TVAM 3Rs – Up North Edition, October 2018

As summer began to fade into memory and autumn took hold, 30 hardy TVAMers gathered in Oxford for a 3-day trip to the Yorkshire Dales. Smaller in scale than 7Ws, but no less ambitious for fun, 3Rs is TVAM’s bi-annual trip taking a group of Associates, Green Team Members, Trainee Observers and Observers away from the familiar stomping grounds of the Thames Vale and taking in the wilder, twistier bits of the UK.

The destination this time around was the Yorkshire Dales, with its wonderful combination of breathtaking scenery and technical, twisty tarmac. Thanks to a dedicated team of organisers, our intrepid riders were all prepared, packed, briefed and ready to go from the ever-popular Oxford Sainsbury’s on the Friday morning. The weather gods had smiled on us and held the rain off, but thermal linings, heated grips and winter gloves were high on the list of vital accessories for the trip northward.

Two runs set out around 9am for the 200-mile journey to our base for the weekend; a hotel near Kelbrook, north-east of Burnley. Our fine run leaders had carefully selected their routes to take in some tremendous roads, with the absolute bare minimum of dual carriageways and the maximum quota of enjoyment. For a mixed group with a range of abilities, marking was generally excellent and almost all of our band of riders managed to follow the guidance faultlessly. I say almost, because one of our number, James, can tell you first hand how important good marking is and how failing to take in what they are telling you can result in spending an eye-watering 3 hours stuck on the M6.

■ **Dataset content**
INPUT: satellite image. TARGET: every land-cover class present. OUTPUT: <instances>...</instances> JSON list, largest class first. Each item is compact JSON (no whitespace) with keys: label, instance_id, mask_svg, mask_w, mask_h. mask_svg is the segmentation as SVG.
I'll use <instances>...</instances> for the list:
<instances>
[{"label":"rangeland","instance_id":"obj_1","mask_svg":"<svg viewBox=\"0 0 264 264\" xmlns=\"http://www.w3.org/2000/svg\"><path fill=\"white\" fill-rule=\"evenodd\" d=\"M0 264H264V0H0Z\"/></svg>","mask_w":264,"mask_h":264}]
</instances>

==

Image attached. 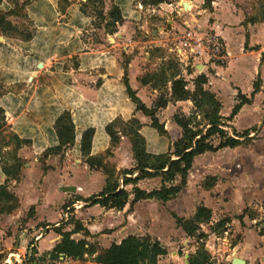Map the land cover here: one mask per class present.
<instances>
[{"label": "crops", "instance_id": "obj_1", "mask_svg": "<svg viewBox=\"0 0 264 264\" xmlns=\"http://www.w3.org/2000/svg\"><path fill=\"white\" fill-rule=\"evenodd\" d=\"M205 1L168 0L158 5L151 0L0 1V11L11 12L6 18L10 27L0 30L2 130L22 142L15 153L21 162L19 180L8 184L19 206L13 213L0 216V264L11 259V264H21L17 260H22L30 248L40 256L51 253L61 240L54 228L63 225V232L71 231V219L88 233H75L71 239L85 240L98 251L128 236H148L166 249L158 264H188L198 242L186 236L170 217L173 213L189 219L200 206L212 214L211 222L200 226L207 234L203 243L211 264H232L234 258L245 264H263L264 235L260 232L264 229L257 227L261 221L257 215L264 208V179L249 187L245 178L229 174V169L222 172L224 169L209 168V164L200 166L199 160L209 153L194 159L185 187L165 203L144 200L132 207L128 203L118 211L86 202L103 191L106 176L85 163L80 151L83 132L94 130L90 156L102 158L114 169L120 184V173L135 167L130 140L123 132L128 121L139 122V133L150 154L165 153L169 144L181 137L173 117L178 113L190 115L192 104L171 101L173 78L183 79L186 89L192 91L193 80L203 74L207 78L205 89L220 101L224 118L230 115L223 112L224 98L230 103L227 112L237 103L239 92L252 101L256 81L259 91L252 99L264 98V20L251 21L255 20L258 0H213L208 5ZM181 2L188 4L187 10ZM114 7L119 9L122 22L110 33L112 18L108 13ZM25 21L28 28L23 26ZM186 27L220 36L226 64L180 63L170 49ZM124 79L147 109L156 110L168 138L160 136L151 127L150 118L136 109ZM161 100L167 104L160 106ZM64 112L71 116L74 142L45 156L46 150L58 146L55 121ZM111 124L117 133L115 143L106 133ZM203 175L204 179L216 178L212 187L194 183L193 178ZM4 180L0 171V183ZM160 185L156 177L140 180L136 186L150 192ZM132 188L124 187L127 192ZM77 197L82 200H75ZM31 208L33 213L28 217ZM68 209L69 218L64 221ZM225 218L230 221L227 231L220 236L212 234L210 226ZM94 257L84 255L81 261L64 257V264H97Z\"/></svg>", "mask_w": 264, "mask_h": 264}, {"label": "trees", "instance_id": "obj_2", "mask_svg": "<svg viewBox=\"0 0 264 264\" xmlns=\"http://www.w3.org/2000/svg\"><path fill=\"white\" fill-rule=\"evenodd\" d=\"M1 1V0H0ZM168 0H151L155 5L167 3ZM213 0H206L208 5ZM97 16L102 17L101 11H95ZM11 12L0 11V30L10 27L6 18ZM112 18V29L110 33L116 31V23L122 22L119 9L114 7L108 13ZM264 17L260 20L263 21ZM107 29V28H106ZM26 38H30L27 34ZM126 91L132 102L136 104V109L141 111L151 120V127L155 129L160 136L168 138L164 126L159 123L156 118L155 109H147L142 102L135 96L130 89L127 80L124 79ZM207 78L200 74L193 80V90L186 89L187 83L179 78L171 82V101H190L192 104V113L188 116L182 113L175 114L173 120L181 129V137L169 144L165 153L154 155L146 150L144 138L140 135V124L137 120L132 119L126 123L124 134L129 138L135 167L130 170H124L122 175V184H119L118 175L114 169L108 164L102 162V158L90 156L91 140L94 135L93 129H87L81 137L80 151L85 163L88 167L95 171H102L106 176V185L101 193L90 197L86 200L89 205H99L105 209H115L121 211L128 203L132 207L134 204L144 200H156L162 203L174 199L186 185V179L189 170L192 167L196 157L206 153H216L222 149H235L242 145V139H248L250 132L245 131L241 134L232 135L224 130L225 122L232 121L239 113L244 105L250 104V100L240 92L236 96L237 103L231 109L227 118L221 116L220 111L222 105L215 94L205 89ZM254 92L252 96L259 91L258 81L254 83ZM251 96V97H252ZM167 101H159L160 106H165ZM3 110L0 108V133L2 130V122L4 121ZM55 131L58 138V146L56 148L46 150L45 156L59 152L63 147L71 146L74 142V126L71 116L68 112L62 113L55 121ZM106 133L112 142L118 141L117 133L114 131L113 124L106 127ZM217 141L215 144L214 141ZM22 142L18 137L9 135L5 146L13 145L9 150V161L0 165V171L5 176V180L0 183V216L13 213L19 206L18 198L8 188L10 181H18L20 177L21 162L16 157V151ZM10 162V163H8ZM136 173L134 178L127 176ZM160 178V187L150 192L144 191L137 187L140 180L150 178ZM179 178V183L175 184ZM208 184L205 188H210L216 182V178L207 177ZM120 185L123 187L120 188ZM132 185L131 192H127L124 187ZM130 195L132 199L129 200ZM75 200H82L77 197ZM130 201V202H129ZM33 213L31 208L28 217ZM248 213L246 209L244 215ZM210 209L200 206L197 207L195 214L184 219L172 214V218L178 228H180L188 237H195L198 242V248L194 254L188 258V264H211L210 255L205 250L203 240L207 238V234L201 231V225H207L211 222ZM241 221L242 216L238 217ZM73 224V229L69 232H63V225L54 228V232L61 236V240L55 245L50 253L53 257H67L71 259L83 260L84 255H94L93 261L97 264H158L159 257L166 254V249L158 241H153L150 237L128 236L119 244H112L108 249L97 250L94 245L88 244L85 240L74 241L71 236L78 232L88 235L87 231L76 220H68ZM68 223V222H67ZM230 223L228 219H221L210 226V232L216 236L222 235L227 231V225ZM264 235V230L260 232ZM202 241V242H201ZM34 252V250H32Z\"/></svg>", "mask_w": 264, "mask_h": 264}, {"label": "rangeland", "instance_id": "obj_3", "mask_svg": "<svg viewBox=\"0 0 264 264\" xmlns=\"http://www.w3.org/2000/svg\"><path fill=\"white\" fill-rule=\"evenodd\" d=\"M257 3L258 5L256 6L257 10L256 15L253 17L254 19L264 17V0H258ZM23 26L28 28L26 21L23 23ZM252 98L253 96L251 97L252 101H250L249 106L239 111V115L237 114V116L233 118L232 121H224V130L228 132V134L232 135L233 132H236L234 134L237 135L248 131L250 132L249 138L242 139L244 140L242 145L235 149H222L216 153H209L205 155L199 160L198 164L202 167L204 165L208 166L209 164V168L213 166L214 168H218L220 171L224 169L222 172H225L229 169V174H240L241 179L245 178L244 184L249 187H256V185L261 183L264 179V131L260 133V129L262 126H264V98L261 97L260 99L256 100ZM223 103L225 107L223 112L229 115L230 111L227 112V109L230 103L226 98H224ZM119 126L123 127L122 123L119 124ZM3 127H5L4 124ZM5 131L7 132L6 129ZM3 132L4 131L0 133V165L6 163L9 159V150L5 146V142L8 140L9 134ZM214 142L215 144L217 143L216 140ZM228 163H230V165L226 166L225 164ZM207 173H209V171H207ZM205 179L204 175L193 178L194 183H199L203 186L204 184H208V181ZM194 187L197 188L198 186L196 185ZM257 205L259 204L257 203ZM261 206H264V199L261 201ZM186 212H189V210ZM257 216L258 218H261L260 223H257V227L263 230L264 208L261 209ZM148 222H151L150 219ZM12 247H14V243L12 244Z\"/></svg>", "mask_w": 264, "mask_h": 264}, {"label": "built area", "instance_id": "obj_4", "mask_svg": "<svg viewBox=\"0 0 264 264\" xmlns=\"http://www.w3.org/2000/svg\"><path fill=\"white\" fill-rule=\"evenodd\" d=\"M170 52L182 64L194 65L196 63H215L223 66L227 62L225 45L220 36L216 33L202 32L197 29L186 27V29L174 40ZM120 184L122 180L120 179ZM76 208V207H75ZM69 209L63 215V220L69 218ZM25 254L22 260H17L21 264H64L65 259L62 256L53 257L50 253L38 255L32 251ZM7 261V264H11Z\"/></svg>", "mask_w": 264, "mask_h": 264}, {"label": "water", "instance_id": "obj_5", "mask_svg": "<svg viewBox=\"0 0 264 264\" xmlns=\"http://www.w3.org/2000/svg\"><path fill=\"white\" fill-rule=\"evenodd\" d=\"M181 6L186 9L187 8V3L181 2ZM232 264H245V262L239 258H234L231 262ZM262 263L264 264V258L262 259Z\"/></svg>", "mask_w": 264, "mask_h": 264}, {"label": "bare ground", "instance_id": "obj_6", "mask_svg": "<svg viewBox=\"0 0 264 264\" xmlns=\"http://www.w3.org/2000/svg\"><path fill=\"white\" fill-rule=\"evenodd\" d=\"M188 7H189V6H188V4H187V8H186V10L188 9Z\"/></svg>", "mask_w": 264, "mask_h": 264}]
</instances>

■ **Exercise A**
Please write out everything in the trip report from "Two runs set" down to "stuck on the M6.", replacing "run leaders" with "ride leaders".
■ **Exercise B**
In the trip report, why does the writer say that only almost all of the riders followed the guidance faultlessly?
The lines aren't needed here.

■ **Final result A**
Two runs set out around 9am for the 200-mile journey to our base for the weekend; a hotel near Kelbrook, north-east of Burnley. Our fine ride leaders had carefully selected their routes to take in some tremendous roads, with the absolute bare minimum of dual carriageways and the maximum quota of enjoyment. For a mixed group with a range of abilities, marking was generally excellent and almost all of our band of riders managed to follow the guidance faultlessly. I say almost, because one of our number, James, can tell you first hand how important good marking is and how failing to take in what they are telling you can result in spending an eye-watering 3 hours stuck on the M6.

■ **Final result B**
One rider, James, failed to take in what the marking was telling him. As a result, he spent 3 hours stuck on the M6.